- [What you are asked to do]: Count the lines in the items below that contain the string "gemi", treating uppercase and lowercase as different. Give only the number.

- [Supplied records]:
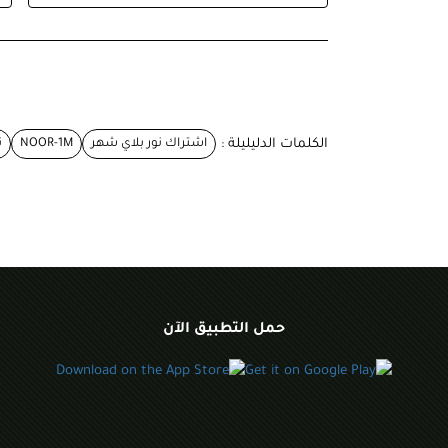
الكلمات الدليليلة :
اشتراك نور بلاي شهر
NOOR-1M
ن
حمل التطبيق الآن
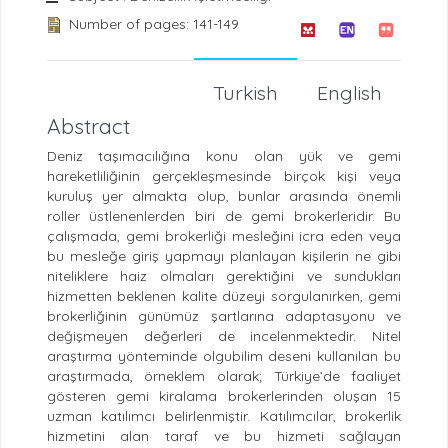
Number of pages: 141-149
Turkish
English
Abstract
Deniz taşımacılığına konu olan yük ve gemi
hareketliliğinin gerçekleşmesinde birçok kişi veya
kuruluş yer almakta olup, bunlar arasında önemli
roller üstlenenlerden biri de gemi brokerleridir. Bu
çalışmada, gemi brokerliği mesleğini icra eden veya
bu mesleğe giriş yapmayı planlayan kişilerin ne gibi
niteliklere haiz olmaları gerektiğini ve sundukları
hizmetten beklenen kalite düzeyi sorgulanırken, gemi
brokerliğinin günümüz şartlarına adaptasyonu ve
değişmeyen değerleri de incelenmektedir. Nitel
araştırma yönteminde olgubilim deseni kullanılan bu
araştırmada, örneklem olarak; Türkiye’de faaliyet
gösteren gemi kiralama brokerlerinden oluşan 15
uzman katılımcı belirlenmiştir. Katılımcılar, brokerlik
hizmetini alan taraf ve bu hizmeti sağlayan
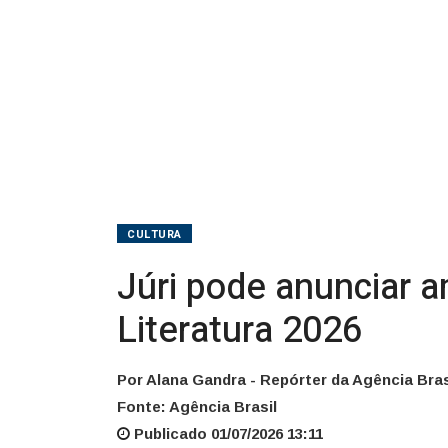
2026
CULTURA
Júri pode anunciar
Literatura 2026
Por Alana Gandra - Repórter da Agência Bras
Fonte: Agência Brasil
Publicado 01/07/2026 13:11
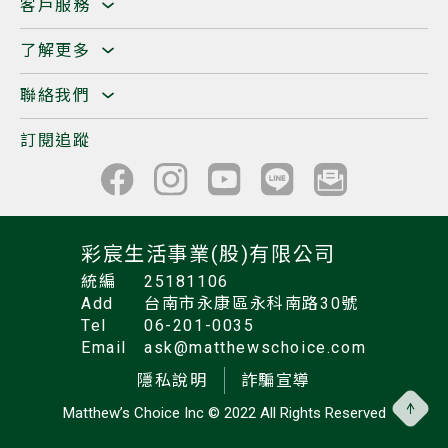
客戶服務
了解更多
聯絡我們
訂閱追蹤
彩宸生活事業(股)有限公司
統編
25181106
Add
台南市永康區永科南路30號
Tel
06-201-0035
Email
ask@matthewschoice.com
隱私說明
詐騙宣導
Matthew’s Choice Inc
© 2022 All Rights Reserved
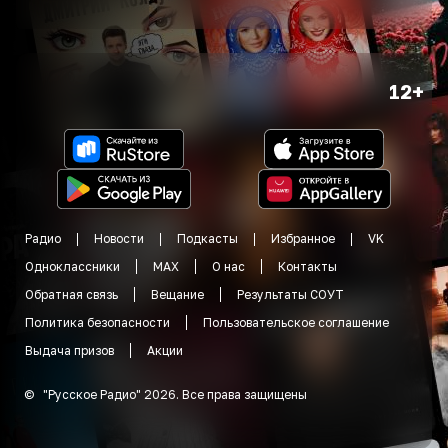
12+
Радио
Новости
Подкасты
Избранное
VK
Одноклассники
MAX
О нас
Контакты
Обратная связь
Вещание
Результаты СОУТ
Политика безопасности
Пользовательское соглашение
Выдача призов
Акции
©
"
Русское Радио
"
2026
.
Все права защищены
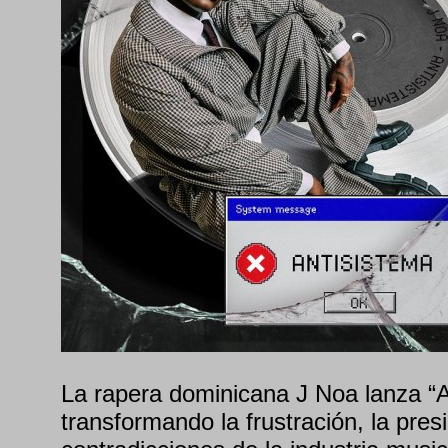
La rapera dominicana J Noa lanza 
transformando la frustración, la presi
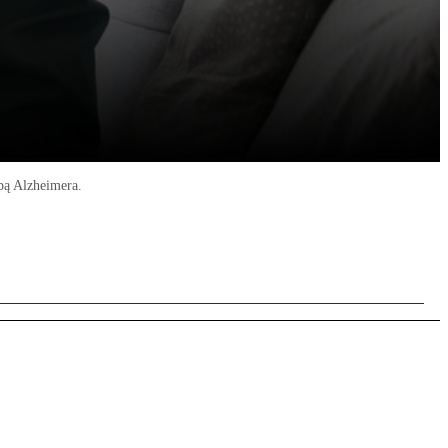
bą Alzheimera.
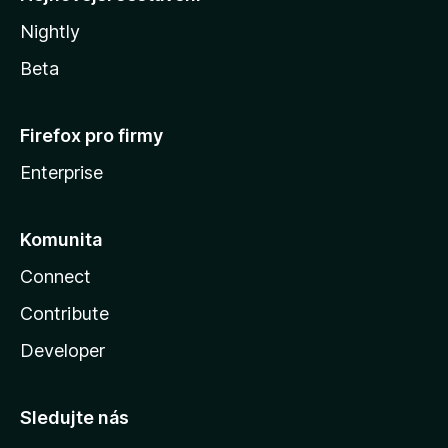
Nightly
Beta
Firefox pro firmy
Enterprise
Komunita
Connect
Contribute
Developer
Sledujte nás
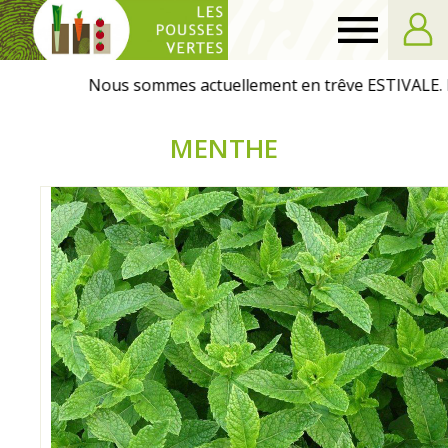
Les
Pousses
MENTHE
Vertes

- [The answer]: 5